WP – Learning from Emerging Markets and Small Developed Nations

(Updated 8.3.11)

Working Abstract.

Cases of modern industry policy in successful emerging markets and small, developed nations have varying governance structures that extract and enforce performance and avoid capture …

Placeholder for an abstract to be completed soon.

SYNTHESiST posits that many indigenous innovations do happen in emerging markets today though they are not counted in international community surveys of innovation or are merely labeled as ‘disruptive’ by scholars who have a developed-country or a science bias. Note we use ‘bias’ here not in a malicious sense but in the sense of perspective.

More importantly (this paragraph update on May 8, 2010), countries that successfully developed from emerging markets created indigenous models of social innovation that organized work better and that resulted into huge total factor productivity benefits for the country.

Today, February 8, 2011, I have added Finland (for niche innovation and transition), Norway (for management of oil resources and returns that avided the ‘Dutch disease), and Mauritius (for emerging markets development strategy) as future case studies to be written up in posts.

Developed Nations as past emerging markets

Emerging Markets

When Japan was emerging from the ashes of World War II, her rapid progress was attributed by many orthodox economists as merely due to labor price advantage.

Later on, it was established that, in fact, Japan had innovated in new ways of production like the Toyota Production System (that morphed in the West as Just-in-Time manufacturing and in Total Quality Control) that was a major source of her progress.

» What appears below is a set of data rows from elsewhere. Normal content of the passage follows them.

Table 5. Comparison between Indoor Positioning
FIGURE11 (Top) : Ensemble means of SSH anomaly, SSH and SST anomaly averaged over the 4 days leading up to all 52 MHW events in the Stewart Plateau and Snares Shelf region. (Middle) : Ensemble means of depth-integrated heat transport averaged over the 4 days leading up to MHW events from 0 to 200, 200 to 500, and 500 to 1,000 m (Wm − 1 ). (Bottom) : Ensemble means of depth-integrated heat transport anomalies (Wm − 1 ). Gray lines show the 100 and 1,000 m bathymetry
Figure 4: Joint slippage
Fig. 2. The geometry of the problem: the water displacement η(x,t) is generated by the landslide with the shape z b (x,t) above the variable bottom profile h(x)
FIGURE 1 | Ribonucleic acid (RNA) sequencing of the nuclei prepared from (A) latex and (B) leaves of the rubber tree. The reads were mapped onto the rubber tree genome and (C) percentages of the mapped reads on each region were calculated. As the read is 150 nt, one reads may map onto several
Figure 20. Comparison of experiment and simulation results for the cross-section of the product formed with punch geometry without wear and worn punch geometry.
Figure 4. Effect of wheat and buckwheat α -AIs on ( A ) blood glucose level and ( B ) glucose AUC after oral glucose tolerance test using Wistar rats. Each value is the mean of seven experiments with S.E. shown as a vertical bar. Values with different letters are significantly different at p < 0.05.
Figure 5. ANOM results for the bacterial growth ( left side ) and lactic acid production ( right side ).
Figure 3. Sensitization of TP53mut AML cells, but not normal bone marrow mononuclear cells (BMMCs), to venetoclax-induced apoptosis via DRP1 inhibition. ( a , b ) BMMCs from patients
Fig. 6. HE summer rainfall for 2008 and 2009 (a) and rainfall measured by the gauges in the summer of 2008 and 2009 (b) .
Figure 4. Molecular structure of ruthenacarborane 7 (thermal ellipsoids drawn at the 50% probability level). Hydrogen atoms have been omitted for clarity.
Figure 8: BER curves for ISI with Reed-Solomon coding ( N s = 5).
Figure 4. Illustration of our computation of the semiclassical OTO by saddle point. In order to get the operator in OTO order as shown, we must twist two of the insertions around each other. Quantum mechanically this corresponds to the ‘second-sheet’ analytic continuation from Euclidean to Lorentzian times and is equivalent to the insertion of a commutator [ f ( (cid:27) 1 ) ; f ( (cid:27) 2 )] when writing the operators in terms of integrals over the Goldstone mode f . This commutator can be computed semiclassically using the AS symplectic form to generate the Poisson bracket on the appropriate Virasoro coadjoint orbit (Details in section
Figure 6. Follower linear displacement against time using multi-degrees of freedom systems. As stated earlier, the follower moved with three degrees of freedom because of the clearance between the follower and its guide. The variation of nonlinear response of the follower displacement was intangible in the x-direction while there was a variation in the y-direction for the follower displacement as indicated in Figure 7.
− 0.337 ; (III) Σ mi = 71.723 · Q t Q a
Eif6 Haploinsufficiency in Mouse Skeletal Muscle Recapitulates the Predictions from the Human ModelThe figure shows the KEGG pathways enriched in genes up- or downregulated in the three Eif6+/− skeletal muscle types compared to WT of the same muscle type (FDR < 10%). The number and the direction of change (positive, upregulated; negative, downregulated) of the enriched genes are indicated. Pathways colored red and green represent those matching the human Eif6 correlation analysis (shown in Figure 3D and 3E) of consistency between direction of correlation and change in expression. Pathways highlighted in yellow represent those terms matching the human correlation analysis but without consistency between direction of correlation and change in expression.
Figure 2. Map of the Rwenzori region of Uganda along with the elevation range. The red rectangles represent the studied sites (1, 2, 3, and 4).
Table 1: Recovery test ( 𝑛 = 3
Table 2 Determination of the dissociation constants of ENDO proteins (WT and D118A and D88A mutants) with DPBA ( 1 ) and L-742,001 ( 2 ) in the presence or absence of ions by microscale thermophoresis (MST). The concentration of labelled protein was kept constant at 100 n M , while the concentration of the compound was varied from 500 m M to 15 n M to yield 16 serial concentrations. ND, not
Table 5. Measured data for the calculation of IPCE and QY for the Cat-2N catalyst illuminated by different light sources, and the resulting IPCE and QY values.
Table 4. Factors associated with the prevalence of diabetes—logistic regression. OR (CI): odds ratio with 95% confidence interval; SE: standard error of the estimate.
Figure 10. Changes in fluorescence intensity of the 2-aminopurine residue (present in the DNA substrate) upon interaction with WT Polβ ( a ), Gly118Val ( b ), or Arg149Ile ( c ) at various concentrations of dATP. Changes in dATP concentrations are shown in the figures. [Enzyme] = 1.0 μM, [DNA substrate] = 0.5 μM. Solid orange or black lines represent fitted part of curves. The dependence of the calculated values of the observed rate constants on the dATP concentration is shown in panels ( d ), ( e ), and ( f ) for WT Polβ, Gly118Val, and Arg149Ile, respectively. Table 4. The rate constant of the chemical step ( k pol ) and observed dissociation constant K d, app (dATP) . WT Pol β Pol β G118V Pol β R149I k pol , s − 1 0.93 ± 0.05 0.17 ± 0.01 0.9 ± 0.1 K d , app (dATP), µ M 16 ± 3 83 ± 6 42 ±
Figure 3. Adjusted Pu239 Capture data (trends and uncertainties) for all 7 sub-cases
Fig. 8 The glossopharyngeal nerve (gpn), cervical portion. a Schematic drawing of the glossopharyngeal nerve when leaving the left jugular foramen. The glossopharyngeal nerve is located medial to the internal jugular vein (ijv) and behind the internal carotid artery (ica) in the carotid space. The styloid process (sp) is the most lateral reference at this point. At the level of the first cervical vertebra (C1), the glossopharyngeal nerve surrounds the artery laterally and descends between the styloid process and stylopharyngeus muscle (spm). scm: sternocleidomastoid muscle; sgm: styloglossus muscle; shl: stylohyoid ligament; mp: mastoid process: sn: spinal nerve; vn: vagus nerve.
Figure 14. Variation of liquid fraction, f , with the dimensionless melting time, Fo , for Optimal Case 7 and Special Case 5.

Likewise from the 1980s, product development using Taguchi loss function, concurrent engineering, Quality Function Deployment and process and control improvement via Kaizen, Pokayoke, SMED and Quality Circles became the foundation of later mainstream trends like lean manufacturing, time-based competition, business process re-engineering, 6-sigma, empowerment and the GE Workout.

As we wrote in a post, Professor Alice Amsden of Massachusetts Institute of Technology in her book on South Korea and its late industrialization categorized this innovation stage as learning-based to differentiate from earlier invention phase in England and the later innovation stage of continental Europe and America.

Being learning-based, innovation in emerging markets have a large social component being focused on the diffusion end of the technology S-curve. Very often they involved new methods of design or of organizing work that result into more competitive or timely products. Quite often, emerging markets achieved this because they start from a zero-base of industry and, thus, avoid legacy systems in the development of this innovative work combinations. As combinations, they are innovative in the original Schumpeterian sense.

In other posts, Professor Bengt Ake Lundvall independently described the low technology, social innovation approach (cultural homogeneity, high trust, sharing of global, ‘explicit’ knowledge) case of Denmark as also learning-based; the culmination of a process of learning by doing, using and interacting (DUI).

Among the current batch of emerging markets, Taiwan and India have emerged to have developed their own innovation formulas.

Again according to Professor Amsden, with Professor Chu Wan-Wen, Taiwan targeted industries organized in networks of firms and supported the networks with research laboratories and purchases of turnkey equipment to jumpstart development around the leadership of technologist-entrepreneurs.

Korean Professor Chaisung Lim, writing about India Tata’s Nano, identified frugal product development – built around technology-enabled rapid prototyping – as India’s contribution to emerging markets innovation. Professor Lim, using Christian Christensen’s model, called the India Tata Nano’s innovation as disruptive.

From what SYNTHESiST posits, given that the Nano sprang from the identified and specific needs of the targeted bottom-of-the-pyramid market and the indigenous innovation of frugal engineering, that the Nano is a true emerging markets innovation.

This Page seeks to develop – using a methodology akin to Kathleen Eisenhardt’s grounded theory from case studies – from the individual studies of diffusion-based, emerging markets-oriented cases that uncounted and/or ‘disruptive’ innovations from OECD literature are true innovations in their own right.

At the moment, I have just linked the individual posts to the summary below. I hope to be able to flesh them out with the community’s help in the future.